Loren memandang Jaegar sebentar sebelum berbalik dan kembali menjalankan mobilnya. Pria itu tidak bisa tidak merasa khawatir.

Ada yang salah dengan tuan mudanya.

Mengingat perubahannya beberapa waktu terakhir ini, entah kenapa Loren merasa sesuatu yang besar akan terjadi. Perasaannya tak nyaman.

Sedangkan Jaegar sendiri kembali memandang keluar jendela mobil dalam diam. Binar yang sempat singgah beberapa waktu ini di matanya mulai terlihat meredup perlahan.

'Bagaimana jika waktuku habis lebih cepat?'

•|•

Loren masuk ke dalam kediaman Addison sambil menggendong Jaegar yang tertidur. Jarak universitas dan kediaman memang lumayan jauh, apalagi sepertinya Jaegar memang kelelahan hari ini membuatnya tanpa sadar tertidur pulas selama perjalanan.

Loren yang tidak ingin mengusik tidur Jaegar memilih menggendongnya. Beruntung Jaegar masih terlelap dengan nyaman.

Jonathan yang sengaja pulang lebih cepat ketika mendengar kabar Loren meminta didatangkan dokter buru-buru menghampiri pria itu.

"Tuan muda tidak apa, dia hanya tidur." Ucap Loren yang mengerti raut wajah khawatir Jonathan.

Dr. Gio yang sudah datang mengikuti langkah lebar Loren. Mereka sampai di kamar Jaegar.

Setelahnya Dr.

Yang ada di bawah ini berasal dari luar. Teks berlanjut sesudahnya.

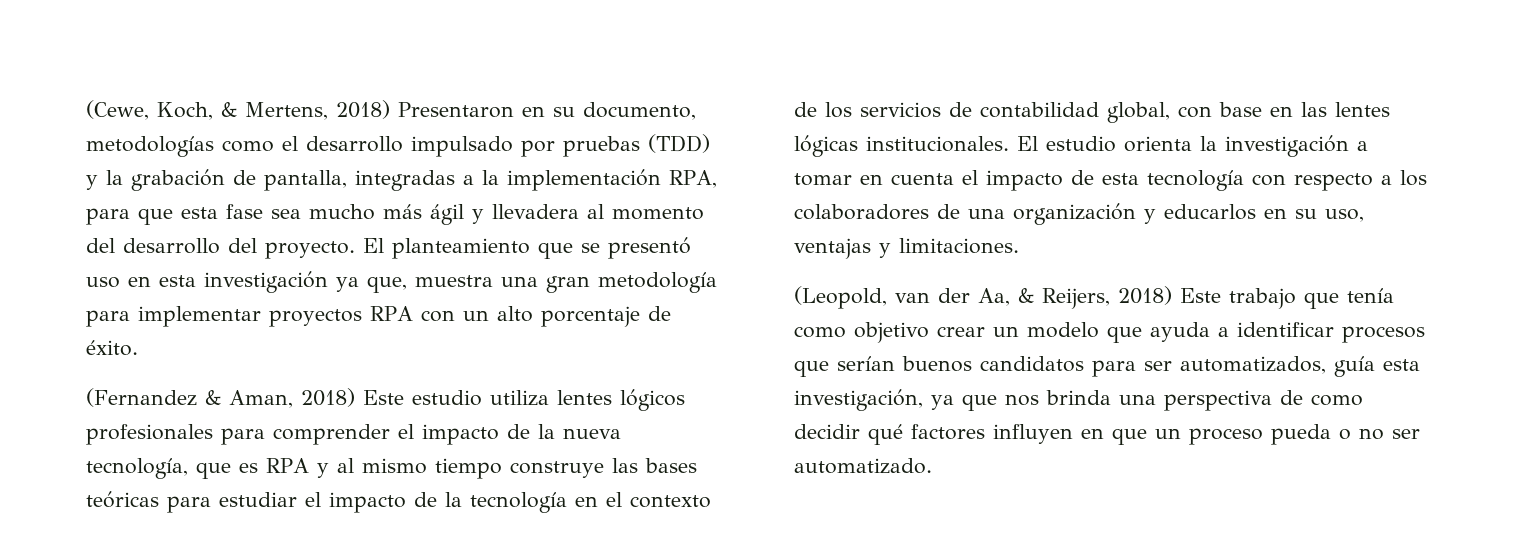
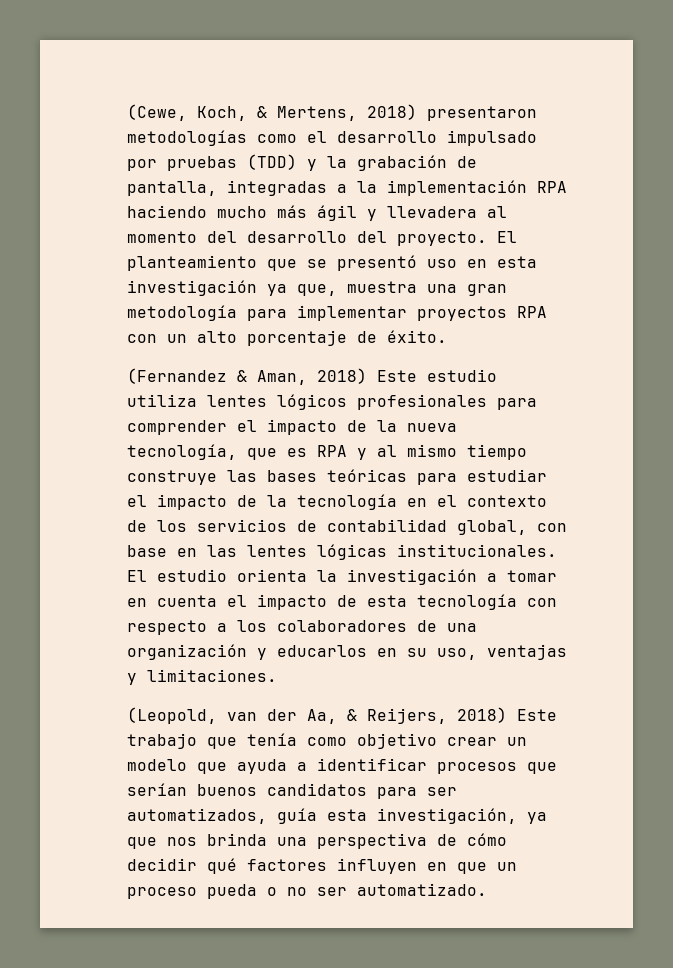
[397,102,696,120] Presentaron en su documento, -> [426,106,537,121] presentaron
[668,170,717,188] [85,204,301,225] RPA, para que esta fase sea -> [536,181,567,193] [126,205,207,218] RPA haciendo
[1310,394,1363,406] como -> [466,833,507,846] cómo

Gio memeriksa Jaegar mengabaikan dua orang yang berdiri diam di sisi ranjang.

Dokter muda itu menghela napas berat, melirik sebentar tuannya kemudian melihat Jaegar.

"Tuan muda hanya kelelahan, dia baru saja keluar dari rumah sakit, tolong jangan biarkan dia menjalani aktivitas yang berat untuk beberapa waktu ke depan. Untuk vitamin yang kemarin saya berikan, jangan sampai tuan muda melewatkannya." Terang Dr. Gio dengan tenang. Pria itu menatap tanpa ekspresi wajah Jonathan yang terlihat tidak puas dengan ucapannya.

"Kalau begitu saya permisi." Ucap Gio yang langsung pergi dari sana dengan Loren yang mengantarnya ke depan.

Jonathan menatap wajah tenang Jaegar, pria itu tersenyum sendu. Wajah pucat Jaegar membuat batinnya terasa teriris dan ngilu.

"Jangan sakit terus ya, anak papa." Bisik Jonathan.